Reproduce the lines below, swapping "common name" for "vernacular name" wherever it occurs and leaving everything else unchanged.

* START Extracted material *

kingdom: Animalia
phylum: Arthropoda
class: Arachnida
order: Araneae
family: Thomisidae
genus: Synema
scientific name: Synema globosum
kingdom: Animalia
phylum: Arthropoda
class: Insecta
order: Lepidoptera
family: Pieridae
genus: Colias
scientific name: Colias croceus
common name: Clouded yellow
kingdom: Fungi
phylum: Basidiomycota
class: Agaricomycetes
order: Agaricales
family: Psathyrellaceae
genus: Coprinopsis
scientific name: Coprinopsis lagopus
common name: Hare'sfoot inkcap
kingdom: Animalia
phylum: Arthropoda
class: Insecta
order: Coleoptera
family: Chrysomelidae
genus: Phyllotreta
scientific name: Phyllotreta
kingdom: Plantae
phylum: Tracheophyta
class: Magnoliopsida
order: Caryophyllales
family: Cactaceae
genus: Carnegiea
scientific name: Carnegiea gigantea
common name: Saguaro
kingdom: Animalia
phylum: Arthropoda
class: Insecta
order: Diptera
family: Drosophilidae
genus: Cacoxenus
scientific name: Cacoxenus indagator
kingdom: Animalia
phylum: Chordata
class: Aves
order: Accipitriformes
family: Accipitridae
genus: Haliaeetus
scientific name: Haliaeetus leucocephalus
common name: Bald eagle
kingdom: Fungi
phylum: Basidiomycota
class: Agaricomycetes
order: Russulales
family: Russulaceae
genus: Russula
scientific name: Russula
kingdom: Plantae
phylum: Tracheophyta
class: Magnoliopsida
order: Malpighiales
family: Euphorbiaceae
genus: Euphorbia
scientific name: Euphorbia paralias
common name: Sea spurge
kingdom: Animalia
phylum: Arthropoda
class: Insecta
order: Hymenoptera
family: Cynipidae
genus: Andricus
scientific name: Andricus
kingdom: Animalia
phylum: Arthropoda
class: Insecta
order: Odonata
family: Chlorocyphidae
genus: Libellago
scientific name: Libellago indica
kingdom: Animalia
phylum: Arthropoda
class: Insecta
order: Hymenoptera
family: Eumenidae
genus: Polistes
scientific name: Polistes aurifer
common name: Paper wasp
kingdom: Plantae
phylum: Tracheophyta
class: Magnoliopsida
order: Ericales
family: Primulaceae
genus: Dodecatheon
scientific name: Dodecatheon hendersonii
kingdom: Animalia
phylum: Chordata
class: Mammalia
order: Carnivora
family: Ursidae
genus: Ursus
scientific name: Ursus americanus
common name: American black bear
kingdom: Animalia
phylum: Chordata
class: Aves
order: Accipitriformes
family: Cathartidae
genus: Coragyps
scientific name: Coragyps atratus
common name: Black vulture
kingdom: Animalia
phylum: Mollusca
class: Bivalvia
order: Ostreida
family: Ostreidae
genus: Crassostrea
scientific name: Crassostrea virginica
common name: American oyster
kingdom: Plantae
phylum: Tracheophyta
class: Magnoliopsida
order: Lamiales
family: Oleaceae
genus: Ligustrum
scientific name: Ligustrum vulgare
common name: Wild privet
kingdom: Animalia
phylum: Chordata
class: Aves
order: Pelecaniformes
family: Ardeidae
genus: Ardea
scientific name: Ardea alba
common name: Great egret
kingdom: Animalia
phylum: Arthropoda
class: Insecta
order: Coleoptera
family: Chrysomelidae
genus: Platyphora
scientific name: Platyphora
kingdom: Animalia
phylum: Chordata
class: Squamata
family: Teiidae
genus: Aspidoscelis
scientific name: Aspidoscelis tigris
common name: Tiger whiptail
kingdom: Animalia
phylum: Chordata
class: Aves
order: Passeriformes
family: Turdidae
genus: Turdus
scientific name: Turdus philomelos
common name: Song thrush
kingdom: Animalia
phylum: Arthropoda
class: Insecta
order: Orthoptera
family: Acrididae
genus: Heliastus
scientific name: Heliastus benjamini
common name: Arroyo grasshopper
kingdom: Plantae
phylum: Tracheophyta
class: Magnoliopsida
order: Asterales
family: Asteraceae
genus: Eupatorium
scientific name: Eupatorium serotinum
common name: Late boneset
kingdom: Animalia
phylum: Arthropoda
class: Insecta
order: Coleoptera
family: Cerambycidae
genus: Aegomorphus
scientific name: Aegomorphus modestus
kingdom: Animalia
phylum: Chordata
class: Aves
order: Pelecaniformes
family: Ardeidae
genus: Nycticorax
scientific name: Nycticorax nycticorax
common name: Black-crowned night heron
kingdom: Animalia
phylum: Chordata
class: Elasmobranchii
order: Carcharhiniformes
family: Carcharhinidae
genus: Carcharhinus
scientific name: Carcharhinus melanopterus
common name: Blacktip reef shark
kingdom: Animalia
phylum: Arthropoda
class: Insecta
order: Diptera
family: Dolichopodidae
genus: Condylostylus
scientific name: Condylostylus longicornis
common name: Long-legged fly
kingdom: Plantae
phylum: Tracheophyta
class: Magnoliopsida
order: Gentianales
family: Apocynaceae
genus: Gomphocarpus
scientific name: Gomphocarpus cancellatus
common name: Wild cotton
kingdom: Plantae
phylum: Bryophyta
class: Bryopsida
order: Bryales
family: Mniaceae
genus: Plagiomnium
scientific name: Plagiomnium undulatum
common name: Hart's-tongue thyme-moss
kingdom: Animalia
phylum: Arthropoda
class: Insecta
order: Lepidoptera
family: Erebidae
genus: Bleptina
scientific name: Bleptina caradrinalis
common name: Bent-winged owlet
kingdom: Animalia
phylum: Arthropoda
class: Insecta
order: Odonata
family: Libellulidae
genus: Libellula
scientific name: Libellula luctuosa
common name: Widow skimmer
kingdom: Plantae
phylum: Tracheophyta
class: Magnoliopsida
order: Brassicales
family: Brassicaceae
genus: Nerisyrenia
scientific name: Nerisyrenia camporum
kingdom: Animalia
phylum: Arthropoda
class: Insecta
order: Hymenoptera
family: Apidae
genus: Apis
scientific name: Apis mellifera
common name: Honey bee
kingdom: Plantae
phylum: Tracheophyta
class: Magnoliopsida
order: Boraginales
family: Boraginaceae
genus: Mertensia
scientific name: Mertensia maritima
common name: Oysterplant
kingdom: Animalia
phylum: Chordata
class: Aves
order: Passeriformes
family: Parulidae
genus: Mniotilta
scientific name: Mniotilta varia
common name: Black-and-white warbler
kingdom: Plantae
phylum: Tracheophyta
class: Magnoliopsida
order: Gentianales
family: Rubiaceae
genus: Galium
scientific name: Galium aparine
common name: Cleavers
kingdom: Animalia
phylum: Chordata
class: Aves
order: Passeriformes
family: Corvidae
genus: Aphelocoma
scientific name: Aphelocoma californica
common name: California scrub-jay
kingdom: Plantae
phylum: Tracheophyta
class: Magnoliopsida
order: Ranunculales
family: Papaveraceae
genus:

* END Extracted material *

→ Problem solution:
kingdom: Animalia
phylum: Arthropoda
class: Arachnida
order: Araneae
family: Thomisidae
genus: Synema
scientific name: Synema globosum
kingdom: Animalia
phylum: Arthropoda
class: Insecta
order: Lepidoptera
family: Pieridae
genus: Colias
scientific name: Colias croceus
vernacular name: Clouded yellow
kingdom: Fungi
phylum: Basidiomycota
class: Agaricomycetes
order: Agaricales
family: Psathyrellaceae
genus: Coprinopsis
scientific name: Coprinopsis lagopus
vernacular name: Hare'sfoot inkcap
kingdom: Animalia
phylum: Arthropoda
class: Insecta
order: Coleoptera
family: Chrysomelidae
genus: Phyllotreta
scientific name: Phyllotreta
kingdom: Plantae
phylum: Tracheophyta
class: Magnoliopsida
order: Caryophyllales
family: Cactaceae
genus: Carnegiea
scientific name: Carnegiea gigantea
vernacular name: Saguaro
kingdom: Animalia
phylum: Arthropoda
class: Insecta
order: Diptera
family: Drosophilidae
genus: Cacoxenus
scientific name: Cacoxenus indagator
kingdom: Animalia
phylum: Chordata
class: Aves
order: Accipitriformes
family: Accipitridae
genus: Haliaeetus
scientific name: Haliaeetus leucocephalus
vernacular name: Bald eagle
kingdom: Fungi
phylum: Basidiomycota
class: Agaricomycetes
order: Russulales
family: Russulaceae
genus: Russula
scientific name: Russula
kingdom: Plantae
phylum: Tracheophyta
class: Magnoliopsida
order: Malpighiales
family: Euphorbiaceae
genus: Euphorbia
scientific name: Euphorbia paralias
vernacular name: Sea spurge
kingdom: Animalia
phylum: Arthropoda
class: Insecta
order: Hymenoptera
family: Cynipidae
genus: Andricus
scientific name: Andricus
kingdom: Animalia
phylum: Arthropoda
class: Insecta
order: Odonata
family: Chlorocyphidae
genus: Libellago
scientific name: Libellago indica
kingdom: Animalia
phylum: Arthropoda
class: Insecta
order: Hymenoptera
family: Eumenidae
genus: Polistes
scientific name: Polistes aurifer
vernacular name: Paper wasp
kingdom: Plantae
phylum: Tracheophyta
class: Magnoliopsida
order: Ericales
family: Primulaceae
genus: Dodecatheon
scientific name: Dodecatheon hendersonii
kingdom: Animalia
phylum: Chordata
class: Mammalia
order: Carnivora
family: Ursidae
genus: Ursus
scientific name: Ursus americanus
vernacular name: American black bear
kingdom: Animalia
phylum: Chordata
class: Aves
order: Accipitriformes
family: Cathartidae
genus: Coragyps
scientific name: Coragyps atratus
vernacular name: Black vulture
kingdom: Animalia
phylum: Mollusca
class: Bivalvia
order: Ostreida
family: Ostreidae
genus: Crassostrea
scientific name: Crassostrea virginica
vernacular name: American oyster
kingdom: Plantae
phylum: Tracheophyta
class: Magnoliopsida
order: Lamiales
family: Oleaceae
genus: Ligustrum
scientific name: Ligustrum vulgare
vernacular name: Wild privet
kingdom: Animalia
phylum: Chordata
class: Aves
order: Pelecaniformes
family: Ardeidae
genus: Ardea
scientific name: Ardea alba
vernacular name: Great egret
kingdom: Animalia
phylum: Arthropoda
class: Insecta
order: Coleoptera
family: Chrysomelidae
genus: Platyphora
scientific name: Platyphora
kingdom: Animalia
phylum: Chordata
class: Squamata
family: Teiidae
genus: Aspidoscelis
scientific name: Aspidoscelis tigris
vernacular name: Tiger whiptail
kingdom: Animalia
phylum: Chordata
class: Aves
order: Passeriformes
family: Turdidae
genus: Turdus
scientific name: Turdus philomelos
vernacular name: Song thrush
kingdom: Animalia
phylum: Arthropoda
class: Insecta
order: Orthoptera
family: Acrididae
genus: Heliastus
scientific name: Heliastus benjamini
vernacular name: Arroyo grasshopper
kingdom: Plantae
phylum: Tracheophyta
class: Magnoliopsida
order: Asterales
family: Asteraceae
genus: Eupatorium
scientific name: Eupatorium serotinum
vernacular name: Late boneset
kingdom: Animalia
phylum: Arthropoda
class: Insecta
order: Coleoptera
family: Cerambycidae
genus: Aegomorphus
scientific name: Aegomorphus modestus
kingdom: Animalia
phylum: Chordata
class: Aves
order: Pelecaniformes
family: Ardeidae
genus: Nycticorax
scientific name: Nycticorax nycticorax
vernacular name: Black-crowned night heron
kingdom: Animalia
phylum: Chordata
class: Elasmobranchii
order: Carcharhiniformes
family: Carcharhinidae
genus: Carcharhinus
scientific name: Carcharhinus melanopterus
vernacular name: Blacktip reef shark
kingdom: Animalia
phylum: Arthropoda
class: Insecta
order: Diptera
family: Dolichopodidae
genus: Condylostylus
scientific name: Condylostylus longicornis
vernacular name: Long-legged fly
kingdom: Plantae
phylum: Tracheophyta
class: Magnoliopsida
order: Gentianales
family: Apocynaceae
genus: Gomphocarpus
scientific name: Gomphocarpus cancellatus
vernacular name: Wild cotton
kingdom: Plantae
phylum: Bryophyta
class: Bryopsida
order: Bryales
family: Mniaceae
genus: Plagiomnium
scientific name: Plagiomnium undulatum
vernacular name: Hart's-tongue thyme-moss
kingdom: Animalia
phylum: Arthropoda
class: Insecta
order: Lepidoptera
family: Erebidae
genus: Bleptina
scientific name: Bleptina caradrinalis
vernacular name: Bent-winged owlet
kingdom: Animalia
phylum: Arthropoda
class: Insecta
order: Odonata
family: Libellulidae
genus: Libellula
scientific name: Libellula luctuosa
vernacular name: Widow skimmer
kingdom: Plantae
phylum: Tracheophyta
class: Magnoliopsida
order: Brassicales
family: Brassicaceae
genus: Nerisyrenia
scientific name: Nerisyrenia camporum
kingdom: Animalia
phylum: Arthropoda
class: Insecta
order: Hymenoptera
family: Apidae
genus: Apis
scientific name: Apis mellifera
vernacular name: Honey bee
kingdom: Plantae
phylum: Tracheophyta
class: Magnoliopsida
order: Boraginales
family: Boraginaceae
genus: Mertensia
scientific name: Mertensia maritima
vernacular name: Oysterplant
kingdom: Animalia
phylum: Chordata
class: Aves
order: Passeriformes
family: Parulidae
genus: Mniotilta
scientific name: Mniotilta varia
vernacular name: Black-and-white warbler
kingdom: Plantae
phylum: Tracheophyta
class: Magnoliopsida
order: Gentianales
family: Rubiaceae
genus: Galium
scientific name: Galium aparine
vernacular name: Cleavers
kingdom: Animalia
phylum: Chordata
class: Aves
order: Passeriformes
family: Corvidae
genus: Aphelocoma
scientific name: Aphelocoma californica
vernacular name: California scrub-jay
kingdom: Plantae
phylum: Tracheophyta
class: Magnoliopsida
order: Ranunculales
family: Papaveraceae
genus:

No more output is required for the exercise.